All in all it was a thoroughly enjoyable show and I look forward to more and more shows packed full of plants and design.  
If any of these designs struck a chord with you, please contact me and we can discuss designing your landscape to fully reflect your style.

Monday, March 8, 2010

Spring has SPRUNG!

With the temperature hitting 50 degrees latey it sure feels like spring is on it's way.  My tulips are beginning to poke through the soil, the insects have started coming out from their winter hiding and I'm thinking it's time to paint the toenails again.
Wait, but isn't it just March?  Yes and this is one of the most unusual winters we've had in a long time but rest assured, the freezing and snowy weather will return, and hopefully before we all become too accustomed to these unseasonally warm days. Though, I am getting very, very accustomed to these nice days and the temptation to forget cold days is getting more and more difficult to resist.  But do remember, the only predictable thing about Central Oregon's weather is its unpredictability.

With all of that in mind, it is time to begin a bit of the spring clean up.  That means its time to trim back all your ornamental grasses and perennials and to get on top of your weeds.  There is a reason weeds are weeds, they are the most tenacious little buggers.  How they could have survived that deep freeze we had in December I don't know, but I'm predicting this will be a bad year for weeds (good for them, bad for us).  Make sure to stay on top of them because with this lovely spring weather they are really get a good start to the growing season.
My favorite weeding tool is the Hula Hoe.  It cuts the bottom of the roots of the young weeds and scraps along through the soil rather well and does a great job in pea gravel.  Just remember to get at the weeds while they are young and then it will be a much easier job.
Here is a picture of the Hula Hoe:
For cutting back your spent perennials such as your daisies, iris's, and the like, cut them back quite close to the root crown to allow room for the new growth.  For your grasses, cut them back leaving 1 to 4 inches of old grass depending on the size of your grass.  Idaho Fescue grass can be sheared back rather shortly, a string trimmer works great for this job.

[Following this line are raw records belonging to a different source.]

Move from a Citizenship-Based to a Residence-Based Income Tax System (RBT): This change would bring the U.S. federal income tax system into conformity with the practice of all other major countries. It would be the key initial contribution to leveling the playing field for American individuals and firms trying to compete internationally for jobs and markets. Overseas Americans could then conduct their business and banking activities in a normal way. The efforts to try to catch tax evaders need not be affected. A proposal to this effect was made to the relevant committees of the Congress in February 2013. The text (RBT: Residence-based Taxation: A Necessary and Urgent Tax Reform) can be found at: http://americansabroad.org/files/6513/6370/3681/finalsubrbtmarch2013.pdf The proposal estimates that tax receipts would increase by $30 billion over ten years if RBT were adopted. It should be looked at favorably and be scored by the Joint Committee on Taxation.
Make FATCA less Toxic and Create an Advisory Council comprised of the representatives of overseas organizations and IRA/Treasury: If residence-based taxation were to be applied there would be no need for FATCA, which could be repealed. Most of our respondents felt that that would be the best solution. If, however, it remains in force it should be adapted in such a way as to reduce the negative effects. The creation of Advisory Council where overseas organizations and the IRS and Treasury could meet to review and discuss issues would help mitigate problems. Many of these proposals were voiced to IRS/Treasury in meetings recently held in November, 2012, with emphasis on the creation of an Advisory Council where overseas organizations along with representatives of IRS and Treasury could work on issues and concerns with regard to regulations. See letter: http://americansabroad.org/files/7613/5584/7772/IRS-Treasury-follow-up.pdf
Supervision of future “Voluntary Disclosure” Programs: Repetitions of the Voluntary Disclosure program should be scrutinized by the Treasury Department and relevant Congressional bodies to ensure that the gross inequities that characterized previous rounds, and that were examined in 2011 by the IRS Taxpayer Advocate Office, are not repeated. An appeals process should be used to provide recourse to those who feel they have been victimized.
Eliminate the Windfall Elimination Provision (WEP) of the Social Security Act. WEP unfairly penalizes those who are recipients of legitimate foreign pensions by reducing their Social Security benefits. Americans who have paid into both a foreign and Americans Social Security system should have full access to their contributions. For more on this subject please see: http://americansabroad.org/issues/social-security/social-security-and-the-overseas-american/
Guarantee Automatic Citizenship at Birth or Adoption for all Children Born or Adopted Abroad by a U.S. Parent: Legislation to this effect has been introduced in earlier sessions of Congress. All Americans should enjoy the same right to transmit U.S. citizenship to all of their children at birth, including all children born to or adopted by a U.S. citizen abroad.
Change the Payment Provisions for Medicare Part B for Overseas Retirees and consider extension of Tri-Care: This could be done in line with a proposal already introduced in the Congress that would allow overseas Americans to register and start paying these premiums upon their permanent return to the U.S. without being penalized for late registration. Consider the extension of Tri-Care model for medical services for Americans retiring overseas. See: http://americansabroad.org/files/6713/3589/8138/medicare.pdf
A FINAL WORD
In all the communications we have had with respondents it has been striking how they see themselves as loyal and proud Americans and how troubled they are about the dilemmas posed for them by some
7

Karl Foerster grass is a larger grass and should have a few inches of old grass left.  You can use a hedge or string trimmer for the bigger grasses but just be careful not to let the string get tangled in the tall grass, that's a mess.

It is also time to prune your shrubs.  The first steps to pruning (same for trees) is to prune out any dead, broken or diseased branches.  Then take a look at the overall structure and see if it needs to be opened up. Some shrubs like to be prune well every year, but others can go a few years without any serious pruning.  
The spring blooming shrubs like Lilac should be pruned right when their flowers begin to fade since they form buds on old growth.  Redtwig Dogwoods are mainly grown for their lovely red color during the winter time, and that good color comes from new growth, so prune those now.  Prune out up to one third of the oldest branches down to the ground for the Dogwoods.
A good website for general pruning techniques can be found at Sunset Magazine Pruning Techniques ( I love Sunset Magazine!).

Now that you have your weeds under control and your plants cut back, it's time to add your yearly application of compost or bark mulch to help suppress weeds, retain moisture, and if using compost, add nutrients to the soil.
If you have fewer plants, just spread the compost around the base of the plants, but if you have a more densely packed area, spread the compost all around.  Remember that plants get their nourishment from the soil and the healthier your soil, the healthier your plants.  Compost is a better option for overall health of the garden.  Synthetic fertilizers are temporary fixes and create fertilizer addicts out of plants and deplete the soil over time.  Using compost and organic fertilizers works to create a whole web of happiness from the worms, to the insects, birds and bees who all work in unison to help you create a healthy and happy garden.